AVAILABLE RECORDS section start
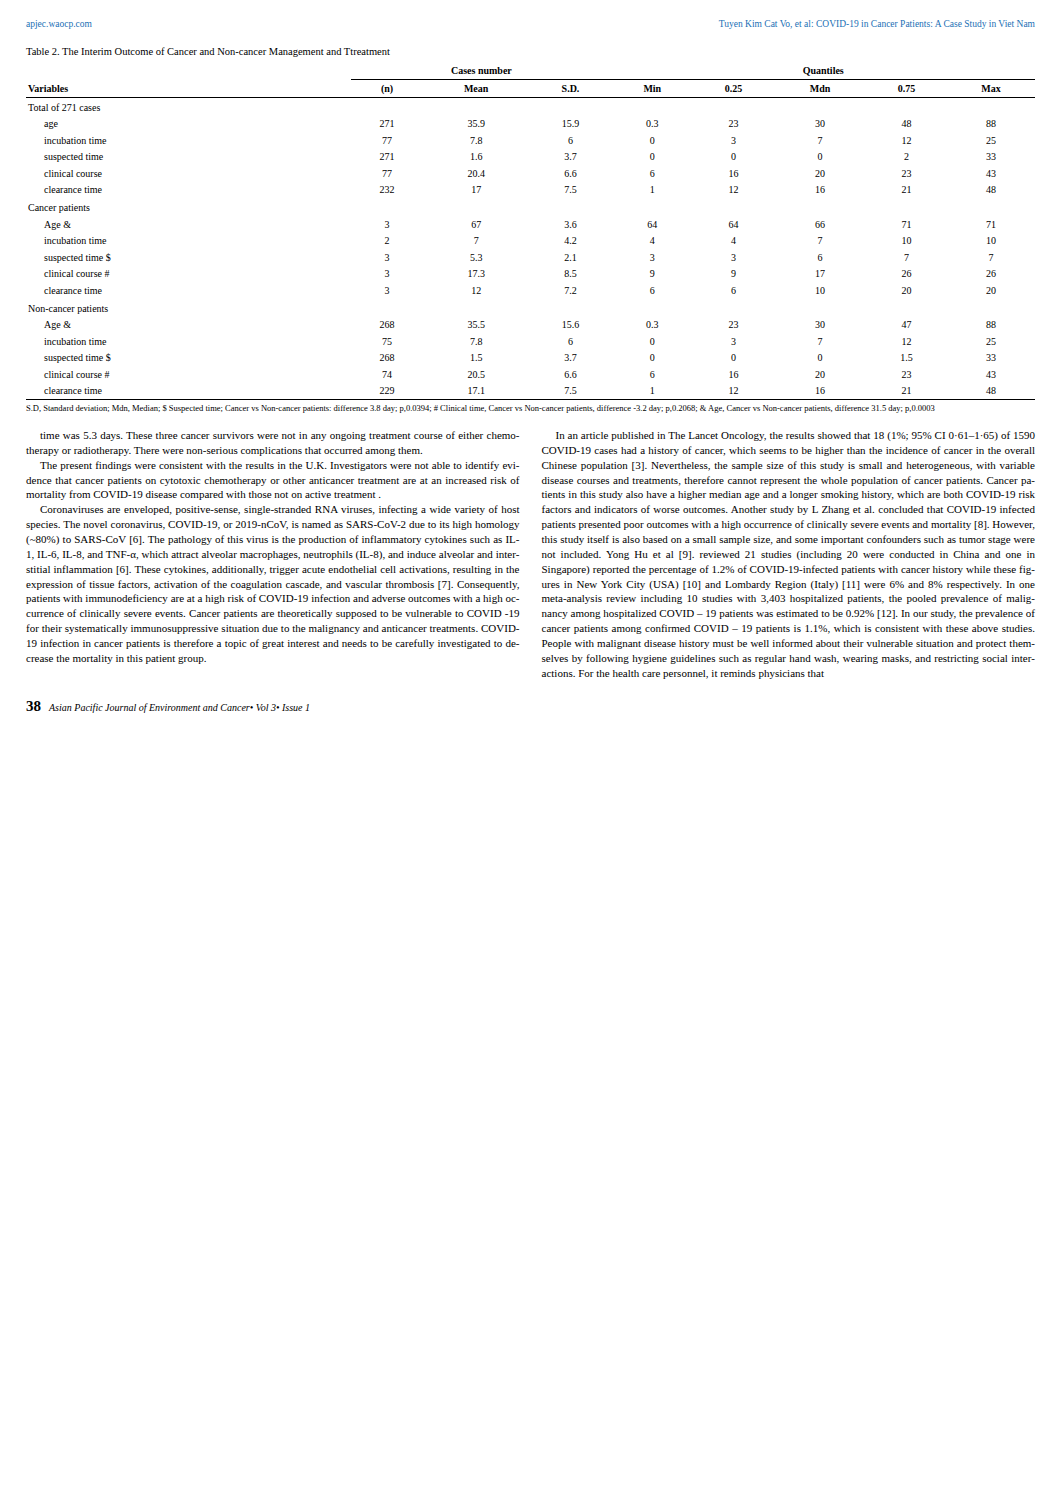apjec.waocp.com
Tuyen Kim Cat Vo, et al: COVID-19 in Cancer Patients: A Case Study in Viet Nam
Table 2. The Interim Outcome of Cancer and Non-cancer Management and Ttreatment
| | Cases number | Quantiles |
| --- | --- | --- |
| Variables | (n) | Mean | S.D. | Min | 0.25 | Mdn | 0.75 | Max |
| Total of 271 cases |
| age | 271 | 35.9 | 15.9 | 0.3 | 23 | 30 | 48 | 88 |
| incubation time | 77 | 7.8 | 6 | 0 | 3 | 7 | 12 | 25 |
| suspected time | 271 | 1.6 | 3.7 | 0 | 0 | 0 | 2 | 33 |
| clinical course | 77 | 20.4 | 6.6 | 6 | 16 | 20 | 23 | 43 |
| clearance time | 232 | 17 | 7.5 | 1 | 12 | 16 | 21 | 48 |
| Cancer patients |
| Age & | 3 | 67 | 3.6 | 64 | 64 | 66 | 71 | 71 |
| incubation time | 2 | 7 | 4.2 | 4 | 4 | 7 | 10 | 10 |
| suspected time $ | 3 | 5.3 | 2.1 | 3 | 3 | 6 | 7 | 7 |
| clinical course # | 3 | 17.3 | 8.5 | 9 | 9 | 17 | 26 | 26 |
| clearance time | 3 | 12 | 7.2 | 6 | 6 | 10 | 20 | 20 |
| Non-cancer patients |
| Age & | 268 | 35.5 | 15.6 | 0.3 | 23 | 30 | 47 | 88 |
| incubation time | 75 | 7.8 | 6 | 0 | 3 | 7 | 12 | 25 |
| suspected time $ | 268 | 1.5 | 3.7 | 0 | 0 | 0 | 1.5 | 33 |
| clinical course # | 74 | 20.5 | 6.6 | 6 | 16 | 20 | 23 | 43 |
| clearance time | 229 | 17.1 | 7.5 | 1 | 12 | 16 | 21 | 48 |
S.D, Standard deviation; Mdn, Median; $ Suspected time; Cancer vs Non-cancer patients: difference 3.8 day; p,0.0394; # Clinical time, Cancer vs Non-cancer patients, difference -3.2 day; p,0.2068; & Age, Cancer vs Non-cancer patients, difference 31.5 day; p,0.0003
time was 5.3 days. These three cancer survivors were not in any ongoing treatment course of either chemotherapy or radiotherapy. There were non-serious complications that occurred among them.
The present findings were consistent with the results in the U.K. Investigators were not able to identify evidence that cancer patients on cytotoxic chemotherapy or other anticancer treatment are at an increased risk of mortality from COVID-19 disease compared with those not on active treatment .
Coronaviruses are enveloped, positive-sense, single-stranded RNA viruses, infecting a wide variety of host species. The novel coronavirus, COVID-19, or 2019-nCoV, is named as SARS-CoV-2 due to its high homology (~80%) to SARS-CoV [6]. The pathology of this virus is the production of inflammatory cytokines such as IL-1, IL-6, IL-8, and TNF-α, which attract alveolar macrophages, neutrophils (IL-8), and induce alveolar and interstitial inflammation [6]. These cytokines, additionally, trigger acute endothelial cell activations, resulting in the expression of tissue factors, activation of the coagulation cascade, and vascular thrombosis [7]. Consequently, patients with immunodeficiency are at a high risk of COVID-19 infection and adverse outcomes with a high occurrence of clinically severe events. Cancer patients are theoretically supposed to be vulnerable to COVID -19 for their systematically immunosuppressive situation due to the malignancy and anticancer treatments. COVID-19 infection in cancer patients is therefore a topic of great interest and needs to be carefully investigated to decrease the mortality in this patient group.
In an article published in The Lancet Oncology, the results showed that 18 (1%; 95% CI 0·61–1·65) of 1590 COVID-19 cases had a history of cancer, which seems to be higher than the incidence of cancer in the overall Chinese population [3]. Nevertheless, the sample size of this study is small and heterogeneous, with variable disease courses and treatments, therefore cannot represent the whole population of cancer patients. Cancer patients in this study also have a higher median age and a longer smoking history, which are both COVID-19 risk factors and indicators of worse outcomes. Another study by L Zhang et al. concluded that COVID-19 infected patients presented poor outcomes with a high occurrence of clinically severe events and mortality [8]. However, this study itself is also based on a small sample size, and some important confounders such as tumor stage were not included. Yong Hu et al [9]. reviewed 21 studies (including 20 were conducted in China and one in Singapore) reported the percentage of 1.2% of COVID-19-infected patients with cancer history while these figures in New York City (USA) [10] and Lombardy Region (Italy) [11] were 6% and 8% respectively. In one meta-analysis review including 10 studies with 3,403 hospitalized patients, the pooled prevalence of malignancy among hospitalized COVID – 19 patients was estimated to be 0.92% [12]. In our study, the prevalence of cancer patients among confirmed COVID – 19 patients is 1.1%, which is consistent with these above studies. People with malignant disease history must be well informed about their vulnerable situation and protect themselves by following hygiene guidelines such as regular hand wash, wearing masks, and restricting social interactions. For the health care personnel, it reminds physicians that
38 Asian Pacific Journal of Environment and Cancer• Vol 3• Issue 1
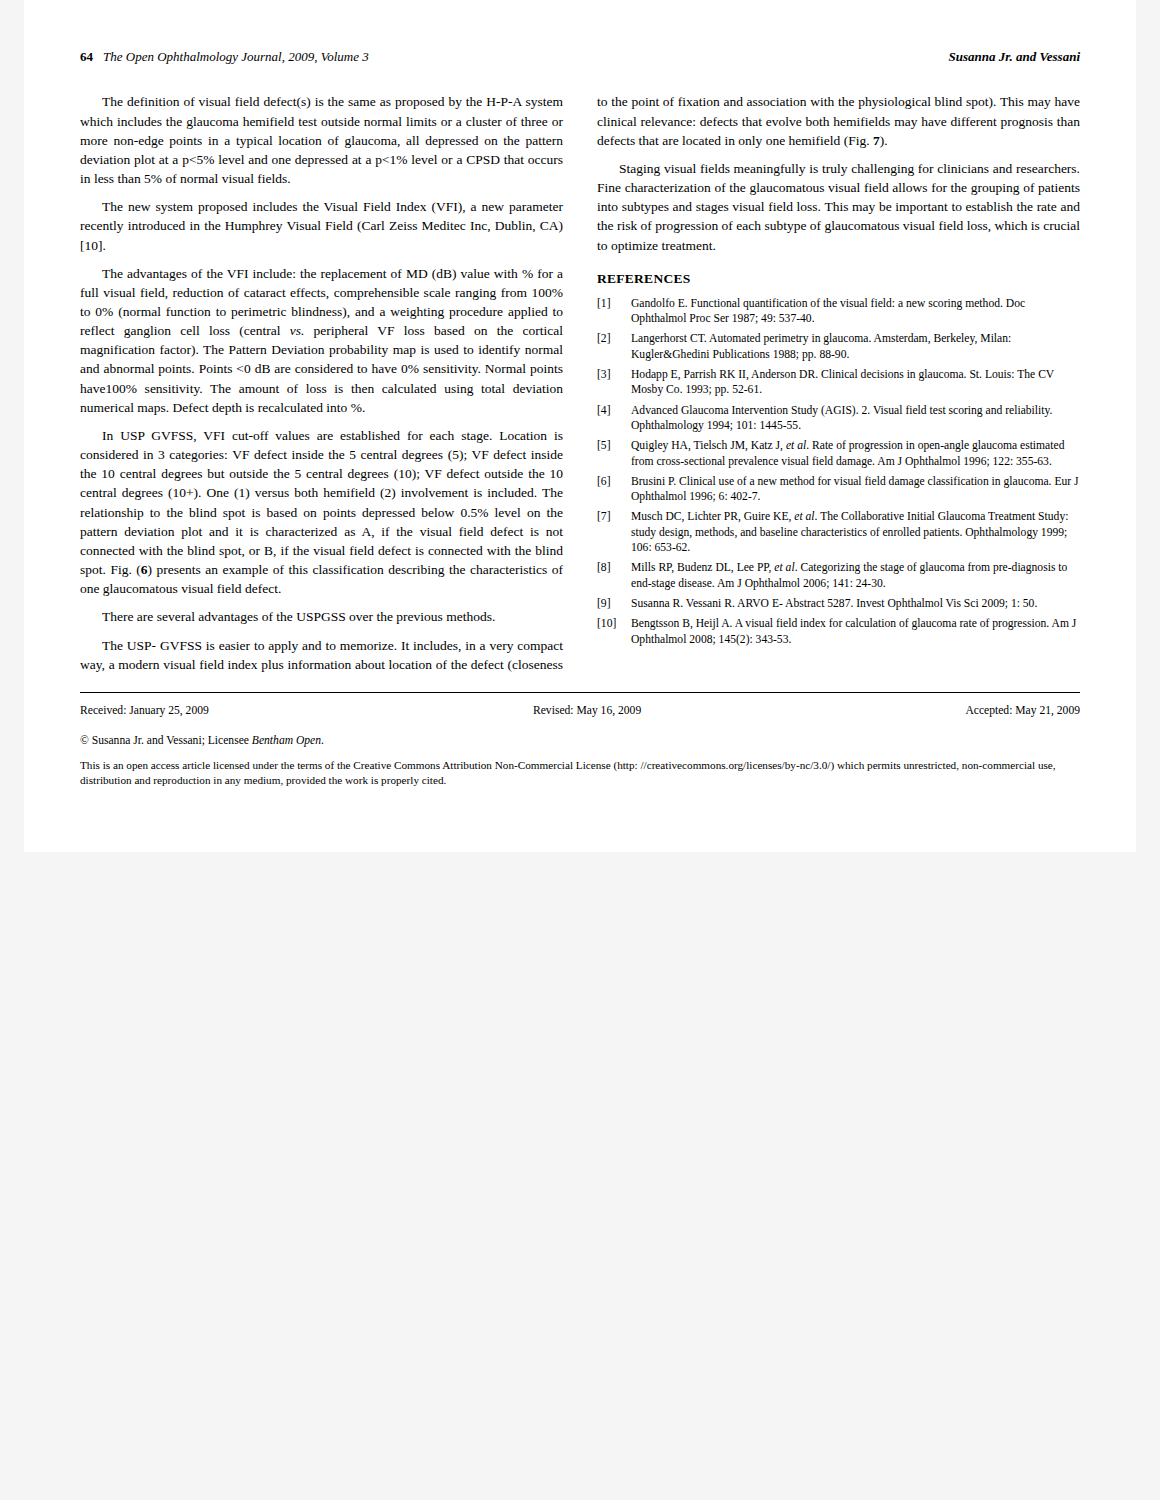64 The Open Ophthalmology Journal, 2009, Volume 3
Susanna Jr. and Vessani
The definition of visual field defect(s) is the same as proposed by the H-P-A system which includes the glaucoma hemifield test outside normal limits or a cluster of three or more non-edge points in a typical location of glaucoma, all depressed on the pattern deviation plot at a p<5% level and one depressed at a p<1% level or a CPSD that occurs in less than 5% of normal visual fields.
The new system proposed includes the Visual Field Index (VFI), a new parameter recently introduced in the Humphrey Visual Field (Carl Zeiss Meditec Inc, Dublin, CA) [10].
The advantages of the VFI include: the replacement of MD (dB) value with % for a full visual field, reduction of cataract effects, comprehensible scale ranging from 100% to 0% (normal function to perimetric blindness), and a weighting procedure applied to reflect ganglion cell loss (central vs. peripheral VF loss based on the cortical magnification factor). The Pattern Deviation probability map is used to identify normal and abnormal points. Points <0 dB are considered to have 0% sensitivity. Normal points have100% sensitivity. The amount of loss is then calculated using total deviation numerical maps. Defect depth is recalculated into %.
In USP GVFSS, VFI cut-off values are established for each stage. Location is considered in 3 categories: VF defect inside the 5 central degrees (5); VF defect inside the 10 central degrees but outside the 5 central degrees (10); VF defect outside the 10 central degrees (10+). One (1) versus both hemifield (2) involvement is included. The relationship to the blind spot is based on points depressed below 0.5% level on the pattern deviation plot and it is characterized as A, if the visual field defect is not connected with the blind spot, or B, if the visual field defect is connected with the blind spot. Fig. (6) presents an example of this classification describing the characteristics of one glaucomatous visual field defect.
There are several advantages of the USPGSS over the previous methods.
The USP- GVFSS is easier to apply and to memorize. It includes, in a very compact way, a modern visual field index plus information about location of the defect (closeness to the point of fixation and association with the physiological blind spot). This may have clinical relevance: defects that evolve both hemifields may have different prognosis than defects that are located in only one hemifield (Fig. 7).
Staging visual fields meaningfully is truly challenging for clinicians and researchers. Fine characterization of the glaucomatous visual field allows for the grouping of patients into subtypes and stages visual field loss. This may be important to establish the rate and the risk of progression of each subtype of glaucomatous visual field loss, which is crucial to optimize treatment.
REFERENCES
[1] Gandolfo E. Functional quantification of the visual field: a new scoring method. Doc Ophthalmol Proc Ser 1987; 49: 537-40.
[2] Langerhorst CT. Automated perimetry in glaucoma. Amsterdam, Berkeley, Milan: Kugler&Ghedini Publications 1988; pp. 88-90.
[3] Hodapp E, Parrish RK II, Anderson DR. Clinical decisions in glaucoma. St. Louis: The CV Mosby Co. 1993; pp. 52-61.
[4] Advanced Glaucoma Intervention Study (AGIS). 2. Visual field test scoring and reliability. Ophthalmology 1994; 101: 1445-55.
[5] Quigley HA, Tielsch JM, Katz J, et al. Rate of progression in open-angle glaucoma estimated from cross-sectional prevalence visual field damage. Am J Ophthalmol 1996; 122: 355-63.
[6] Brusini P. Clinical use of a new method for visual field damage classification in glaucoma. Eur J Ophthalmol 1996; 6: 402-7.
[7] Musch DC, Lichter PR, Guire KE, et al. The Collaborative Initial Glaucoma Treatment Study: study design, methods, and baseline characteristics of enrolled patients. Ophthalmology 1999; 106: 653-62.
[8] Mills RP, Budenz DL, Lee PP, et al. Categorizing the stage of glaucoma from pre-diagnosis to end-stage disease. Am J Ophthalmol 2006; 141: 24-30.
[9] Susanna R. Vessani R. ARVO E- Abstract 5287. Invest Ophthalmol Vis Sci 2009; 1: 50.
[10] Bengtsson B, Heijl A. A visual field index for calculation of glaucoma rate of progression. Am J Ophthalmol 2008; 145(2): 343-53.
Received: January 25, 2009 Revised: May 16, 2009 Accepted: May 21, 2009
© Susanna Jr. and Vessani; Licensee Bentham Open.
This is an open access article licensed under the terms of the Creative Commons Attribution Non-Commercial License (http: //creativecommons.org/licenses/by-nc/3.0/) which permits unrestricted, non-commercial use, distribution and reproduction in any medium, provided the work is properly cited.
AVAILABLE RECORDS section end
**TASK BRIEF:** Could you reproduce, exactly, every line above from the line with "[1] Gandolfo E." to the line with "[4] Advanced Glaucoma", and no other line? Both ends count.

**OUTPUT BELOW:**
[1] Gandolfo E. Functional quantification of the visual field: a new scoring method. Doc Ophthalmol Proc Ser 1987; 49: 537-40.
[2] Langerhorst CT. Automated perimetry in glaucoma. Amsterdam, Berkeley, Milan: Kugler&Ghedini Publications 1988; pp. 88-90.
[3] Hodapp E, Parrish RK II, Anderson DR. Clinical decisions in glaucoma. St. Louis: The CV Mosby Co. 1993; pp. 52-61.
[4] Advanced Glaucoma Intervention Study (AGIS). 2. Visual field test scoring and reliability. Ophthalmology 1994; 101: 1445-55.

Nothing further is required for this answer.